=== Selected passage ===
Volume I of the catalogue for Plateau mit Halbfigur – the workbook – is a distillation of the extensive notes made by the artist during the eighteen months he spent researching and preparing this work. Some refer to individual steps in the actual work process – these include various models and tests for colours and positions. Other notes indicate possible points of reference in art and architecture, stage design and movie sets, industrial products and of course Scheibitz’s own work. It is not by chance that the workbook starts with an image looking out through a window, which immediately sets up an ambivalent relationship between this side and the other, between here and there. This spatial complexity is further heightened in a studio shot (fig. 2), which is rendered strangely confusing by its double frame. Elsewhere a collage uses similar means to continue the game (fig. 36). The studio and the exhibition space, superimposed on each other, open up new perspectives in other real and irreal realms. The method seen here is also used by Scheibitz in other publications, possibly to sustain the suspense surrounding the relationships between studies and works, images and meanings, form and content. Nevertheless, the intention is not to obscure the work process or maybe even to mystify it as a creative act. The countless allusions – as a para-work – to his own perception, his own thought processes and his own doing are an attempt to keep the viewer’s response to the art flexible and open. The para-work allows the viewer to approach the act of seeing and to engage in visual or mental speculation as a way of continuing the artist’s work so to speak, not as a way of categorizing it.
=== Dataset entries ===
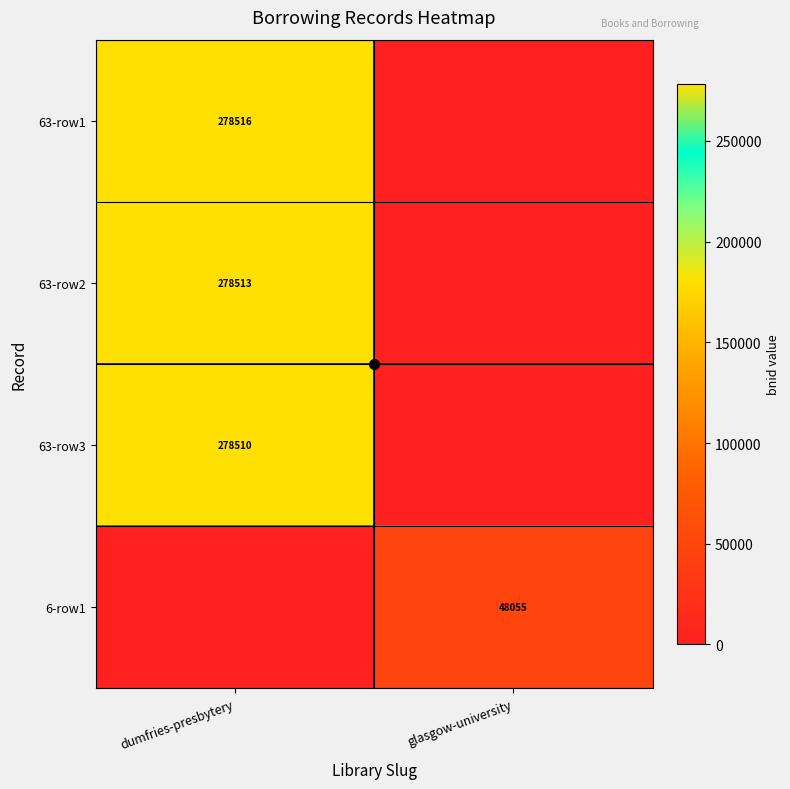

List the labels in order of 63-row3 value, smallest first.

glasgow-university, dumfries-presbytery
===
=== Dataset entries ===
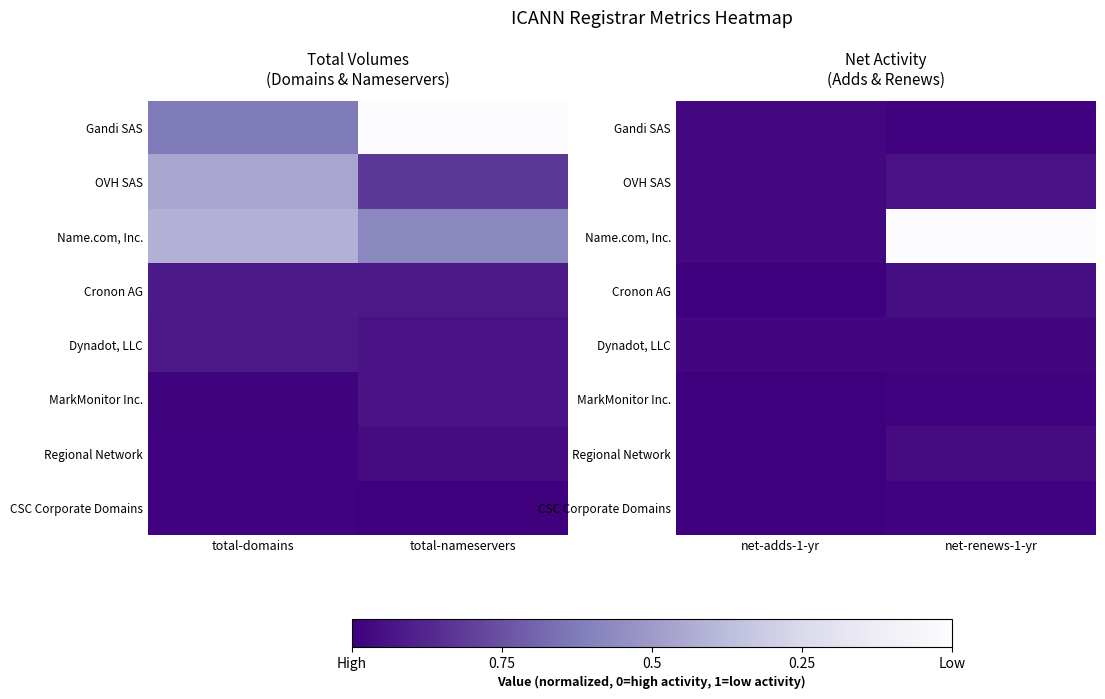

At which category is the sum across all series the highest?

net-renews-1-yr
===
=== Dataset entries ===
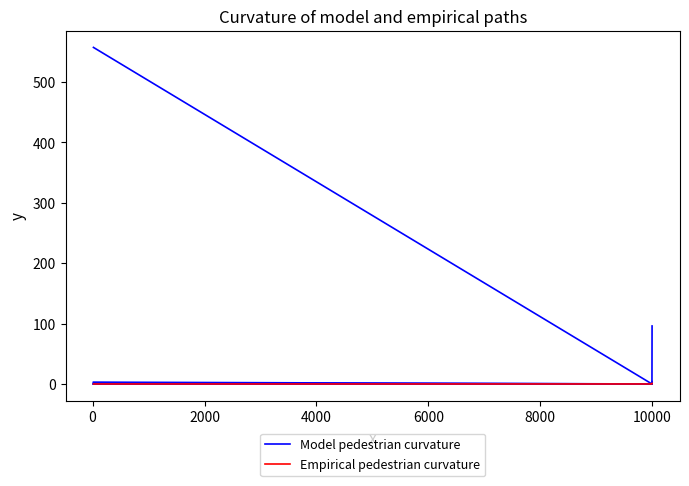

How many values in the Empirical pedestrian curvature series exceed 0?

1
===
» **What to work on**:
**1.** In the passage on the Scheibitz workbook, how long did the artist spend researching and preparing Plateau mit Halbfigur?
**2.** Pick up the passage on the Scheibitz workbook after its final sentence and carry it forward in the same voice.

» **Results of the exercise**:
**1.** Eighteen months.

**2.**
Architecture features in the workbook with striking frequency – more often than not in the form of eccentric structures and designs with stereometric basic elements and combinations of the latter. The proximity to architectural speculation fluctuates (buildings as letters of the alphabet) as does the proximity to temporary constructions (buildings for movies and the stage) and models. Monumentality is an important subtext. Given a space with the dimensions of the Kesselhaus one’s thoughts naturally turn towards architecture. Determining the absolute size and hence the proportions of the work is one of the most difficult, most important tasks. While Scheibitz is not interested in monumentality purely for the sake of overwhelming the viewer, in his work he nevertheless does want to approach a tipping point – albeit without losing touch with the scale of a human figure. Architecture is also a point of orientation, because for all the freedom of the forms pertaining to his sculpture, it still has to be a rationally planned construction. Things have to make structural sense and they do not hide this fact.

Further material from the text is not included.